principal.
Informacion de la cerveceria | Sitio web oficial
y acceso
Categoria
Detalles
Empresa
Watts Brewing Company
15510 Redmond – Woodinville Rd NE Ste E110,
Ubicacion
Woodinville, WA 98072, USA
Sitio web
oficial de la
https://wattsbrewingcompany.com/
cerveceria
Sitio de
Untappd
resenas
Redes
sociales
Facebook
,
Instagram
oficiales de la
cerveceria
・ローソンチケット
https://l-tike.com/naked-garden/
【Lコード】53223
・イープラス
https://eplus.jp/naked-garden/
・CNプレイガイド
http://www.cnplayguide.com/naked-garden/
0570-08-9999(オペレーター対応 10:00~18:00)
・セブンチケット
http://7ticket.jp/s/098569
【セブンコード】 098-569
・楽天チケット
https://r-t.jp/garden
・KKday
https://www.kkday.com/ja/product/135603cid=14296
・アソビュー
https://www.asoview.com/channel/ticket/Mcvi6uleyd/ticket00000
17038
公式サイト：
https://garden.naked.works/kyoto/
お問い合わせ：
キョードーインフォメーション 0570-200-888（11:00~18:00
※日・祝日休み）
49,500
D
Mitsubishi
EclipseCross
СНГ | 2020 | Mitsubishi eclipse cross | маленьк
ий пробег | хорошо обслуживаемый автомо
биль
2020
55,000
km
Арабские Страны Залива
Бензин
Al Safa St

-------

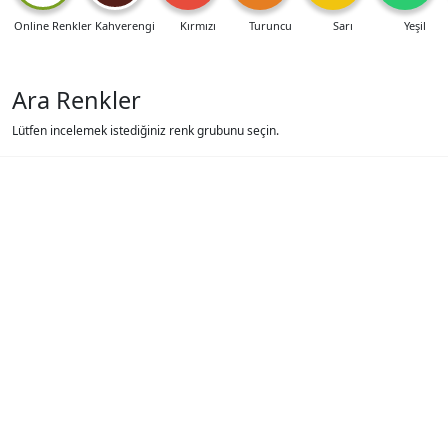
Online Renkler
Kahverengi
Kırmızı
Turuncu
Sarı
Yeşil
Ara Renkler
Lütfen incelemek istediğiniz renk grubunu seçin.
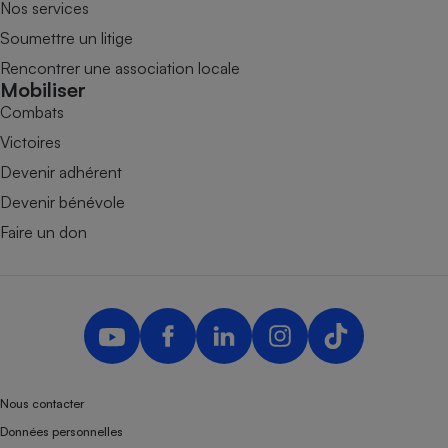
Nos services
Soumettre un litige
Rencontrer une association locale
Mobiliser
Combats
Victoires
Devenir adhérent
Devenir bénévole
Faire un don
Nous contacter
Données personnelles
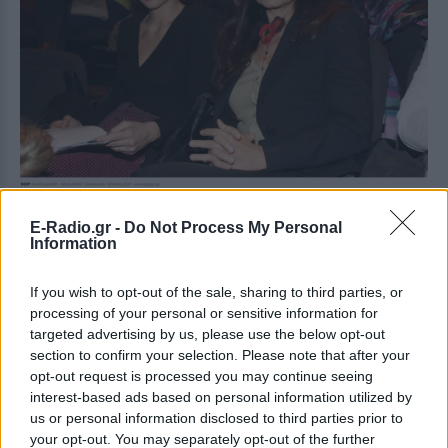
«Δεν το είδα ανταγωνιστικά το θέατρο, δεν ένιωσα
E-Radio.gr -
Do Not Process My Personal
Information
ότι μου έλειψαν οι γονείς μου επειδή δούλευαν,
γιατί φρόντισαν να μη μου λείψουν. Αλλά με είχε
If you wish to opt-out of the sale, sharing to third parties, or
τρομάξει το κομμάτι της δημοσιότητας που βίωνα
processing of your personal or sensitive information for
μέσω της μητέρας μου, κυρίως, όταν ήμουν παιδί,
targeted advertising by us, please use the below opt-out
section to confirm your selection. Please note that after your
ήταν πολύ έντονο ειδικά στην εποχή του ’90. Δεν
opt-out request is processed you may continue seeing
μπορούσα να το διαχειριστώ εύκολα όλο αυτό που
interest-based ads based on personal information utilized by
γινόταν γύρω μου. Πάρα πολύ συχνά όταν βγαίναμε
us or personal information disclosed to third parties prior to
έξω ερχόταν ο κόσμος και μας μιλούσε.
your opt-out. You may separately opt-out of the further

-------

The lines above from the one containing "τρομάξει το κομμάτι" through the one containing "interest-based ads based" are to be set down exactly, and no others.

Solution for this problem ▸
τρομάξει το κομμάτι της δημοσιότητας που βίωνα
processing of your personal or sensitive information for
μέσω της μητέρας μου, κυρίως, όταν ήμουν παιδί,
targeted advertising by us, please use the below opt-out
section to confirm your selection. Please note that after your
ήταν πολύ έντονο ειδικά στην εποχή του ’90. Δεν
opt-out request is processed you may continue seeing
μπορούσα να το διαχειριστώ εύκολα όλο αυτό που
interest-based ads based on personal information utilized by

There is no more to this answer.